Les systèmes lacustres constituent des réservoirs majeurs de carbone, intégrant des formes organiques et inorganiques, avec un fort potentiel de séquestration du CO₂ atmosphérique via l'alcalinisation et la production primaire. Toutefois, le rôle de la carbonatation dans le stockage du carbone sous forme de CaCO₃ reste mal compris. Comprendre ce processus nécessite d'identifier les facteurs qui influencent la précipitation carbonatée et la cinétique de minéralisation.
Cette étude porte sur le lac d'Ilay (Jura, France), caractérisé par la présence de bennes de craie lacustre composées de boues carbonatées qui forment une ceinture sur les rives du bassin. L'objectif est de déterminer les paramètres physico-chimiques et biologiques influençant la formation de ces carbonates, tant dans la colonne d'eau que dans les sédiments.
Entre le printemps 2022 et l'été 2024, des analyses continues (conductivité, température, chlorophylle-a) à 2 m de profondeur et des profils réguliers (pH, conductivité, température, calcium, alcalinité) ont été réalisés dans les 20 premiers mètres de la colonne d'eau. Les résultats révèlent une stratification thermique et chimique pendant environ huit mois par an, avec des périodes restreintes propices à la précipitation de CaCO₃, confinée aux premiers mètres de la colonne d'eau.

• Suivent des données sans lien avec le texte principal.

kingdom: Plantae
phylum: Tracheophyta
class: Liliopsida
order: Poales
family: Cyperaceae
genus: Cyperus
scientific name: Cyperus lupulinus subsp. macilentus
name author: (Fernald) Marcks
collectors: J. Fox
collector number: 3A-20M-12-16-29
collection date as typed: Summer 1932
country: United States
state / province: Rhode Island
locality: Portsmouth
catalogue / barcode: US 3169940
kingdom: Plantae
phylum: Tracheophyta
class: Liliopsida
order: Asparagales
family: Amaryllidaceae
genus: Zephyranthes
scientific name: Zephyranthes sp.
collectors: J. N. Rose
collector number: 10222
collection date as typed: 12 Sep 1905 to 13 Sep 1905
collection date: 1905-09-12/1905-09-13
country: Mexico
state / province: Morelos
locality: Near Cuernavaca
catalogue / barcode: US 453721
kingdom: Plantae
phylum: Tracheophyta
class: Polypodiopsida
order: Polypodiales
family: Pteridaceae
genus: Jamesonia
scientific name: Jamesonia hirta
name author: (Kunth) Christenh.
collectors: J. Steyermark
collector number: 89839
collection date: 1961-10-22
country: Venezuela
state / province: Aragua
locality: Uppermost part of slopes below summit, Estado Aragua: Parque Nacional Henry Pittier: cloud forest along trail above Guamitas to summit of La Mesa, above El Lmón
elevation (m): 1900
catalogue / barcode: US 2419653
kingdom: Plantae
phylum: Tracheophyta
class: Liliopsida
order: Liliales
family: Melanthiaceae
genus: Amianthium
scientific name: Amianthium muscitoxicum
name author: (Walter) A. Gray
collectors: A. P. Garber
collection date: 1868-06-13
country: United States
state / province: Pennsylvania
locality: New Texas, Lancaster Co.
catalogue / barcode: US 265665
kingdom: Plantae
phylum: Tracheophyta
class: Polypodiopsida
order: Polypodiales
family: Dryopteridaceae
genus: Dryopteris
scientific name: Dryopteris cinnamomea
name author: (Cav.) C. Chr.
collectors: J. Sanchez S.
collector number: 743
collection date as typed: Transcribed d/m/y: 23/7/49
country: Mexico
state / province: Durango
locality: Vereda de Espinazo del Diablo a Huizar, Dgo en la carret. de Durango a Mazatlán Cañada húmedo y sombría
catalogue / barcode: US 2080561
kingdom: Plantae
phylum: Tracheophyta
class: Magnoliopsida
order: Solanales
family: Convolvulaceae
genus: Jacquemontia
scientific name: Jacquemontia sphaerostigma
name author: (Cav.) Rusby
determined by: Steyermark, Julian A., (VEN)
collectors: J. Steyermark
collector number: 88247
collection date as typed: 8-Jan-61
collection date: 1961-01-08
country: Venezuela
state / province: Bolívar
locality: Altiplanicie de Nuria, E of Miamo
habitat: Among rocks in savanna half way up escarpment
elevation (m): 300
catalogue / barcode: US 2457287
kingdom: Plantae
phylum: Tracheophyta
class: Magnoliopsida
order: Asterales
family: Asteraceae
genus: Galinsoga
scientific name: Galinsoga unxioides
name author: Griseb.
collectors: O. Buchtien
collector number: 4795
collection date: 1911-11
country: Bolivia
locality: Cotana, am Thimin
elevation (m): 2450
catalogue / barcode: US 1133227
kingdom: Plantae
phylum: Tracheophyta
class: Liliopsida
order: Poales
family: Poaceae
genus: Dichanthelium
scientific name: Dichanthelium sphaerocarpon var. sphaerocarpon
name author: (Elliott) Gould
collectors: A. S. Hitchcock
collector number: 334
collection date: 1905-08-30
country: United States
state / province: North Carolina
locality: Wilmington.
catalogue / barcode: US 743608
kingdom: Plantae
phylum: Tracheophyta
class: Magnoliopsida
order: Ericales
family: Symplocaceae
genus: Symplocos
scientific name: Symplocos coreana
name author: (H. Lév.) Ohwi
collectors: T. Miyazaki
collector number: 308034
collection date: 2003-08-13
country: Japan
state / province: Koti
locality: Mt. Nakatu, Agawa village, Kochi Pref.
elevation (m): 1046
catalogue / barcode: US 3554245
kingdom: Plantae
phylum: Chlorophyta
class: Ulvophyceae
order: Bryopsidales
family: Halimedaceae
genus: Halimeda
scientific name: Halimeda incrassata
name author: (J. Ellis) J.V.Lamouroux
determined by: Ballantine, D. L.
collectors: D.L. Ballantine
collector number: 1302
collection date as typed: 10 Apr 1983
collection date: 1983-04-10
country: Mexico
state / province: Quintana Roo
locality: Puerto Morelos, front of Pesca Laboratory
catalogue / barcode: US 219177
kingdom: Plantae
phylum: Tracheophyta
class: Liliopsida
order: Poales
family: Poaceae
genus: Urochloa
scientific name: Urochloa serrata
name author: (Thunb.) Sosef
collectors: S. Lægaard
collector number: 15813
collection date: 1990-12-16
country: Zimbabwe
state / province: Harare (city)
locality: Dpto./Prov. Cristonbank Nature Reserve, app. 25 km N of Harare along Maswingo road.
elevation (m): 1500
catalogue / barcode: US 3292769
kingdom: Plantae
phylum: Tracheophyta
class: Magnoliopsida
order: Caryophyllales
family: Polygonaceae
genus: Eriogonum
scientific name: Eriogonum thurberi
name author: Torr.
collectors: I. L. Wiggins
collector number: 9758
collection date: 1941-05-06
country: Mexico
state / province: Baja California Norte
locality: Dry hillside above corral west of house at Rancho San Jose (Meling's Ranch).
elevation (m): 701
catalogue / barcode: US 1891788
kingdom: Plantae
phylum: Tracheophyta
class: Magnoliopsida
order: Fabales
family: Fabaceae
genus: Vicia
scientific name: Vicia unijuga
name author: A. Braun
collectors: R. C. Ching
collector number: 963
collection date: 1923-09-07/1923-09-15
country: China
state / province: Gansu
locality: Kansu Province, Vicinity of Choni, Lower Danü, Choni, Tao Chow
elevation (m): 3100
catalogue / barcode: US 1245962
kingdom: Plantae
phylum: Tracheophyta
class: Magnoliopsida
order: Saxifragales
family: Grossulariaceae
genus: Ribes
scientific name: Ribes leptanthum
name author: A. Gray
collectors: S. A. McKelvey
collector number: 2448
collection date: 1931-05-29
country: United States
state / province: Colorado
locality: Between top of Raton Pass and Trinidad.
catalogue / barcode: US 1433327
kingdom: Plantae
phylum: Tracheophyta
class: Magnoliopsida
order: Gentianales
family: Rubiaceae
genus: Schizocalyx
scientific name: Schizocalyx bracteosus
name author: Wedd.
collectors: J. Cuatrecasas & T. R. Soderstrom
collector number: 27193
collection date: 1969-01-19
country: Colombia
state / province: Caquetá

Parallèlement, six carottes (~2 m de profondeur, couvrant environ 2000 ans) ont été prélevées selon un gradient bathymétrique (1–23 m). Celles-ci ont été analysées pour leur structure sédimentologique, composition minéralogique, teneur en carbone organique et inorganique, densité, et microstructure (Cryo-MEB).
Cette approche intégrée permet de proposer un modèle conceptuel de production carbonatée dans les lacs stratifiés et montre que la précipitation dans la colonne d'eau est temporellement brève (quelque semaines) avec une préservation spatialement limitée aux plateformes littorales, où la profondeur de compensation des carbonates n'est pas atteinte. En revanche, la micrite se forme de manière continue dans les sédiments, à toutes profondeurs, sous l'effet de la dégradation des exopolymères microbiens (EPS). Le lac d'Ilay est donc marqué par un double processus de production carbonatée.
Cette étude souligne le lien entre stratification, disponibilité en ions, et sédimentation dans la dynamique de production carbonatée, et apporte un éclairage nouveau sur le rôle des lacs dans la séquestration du carbone.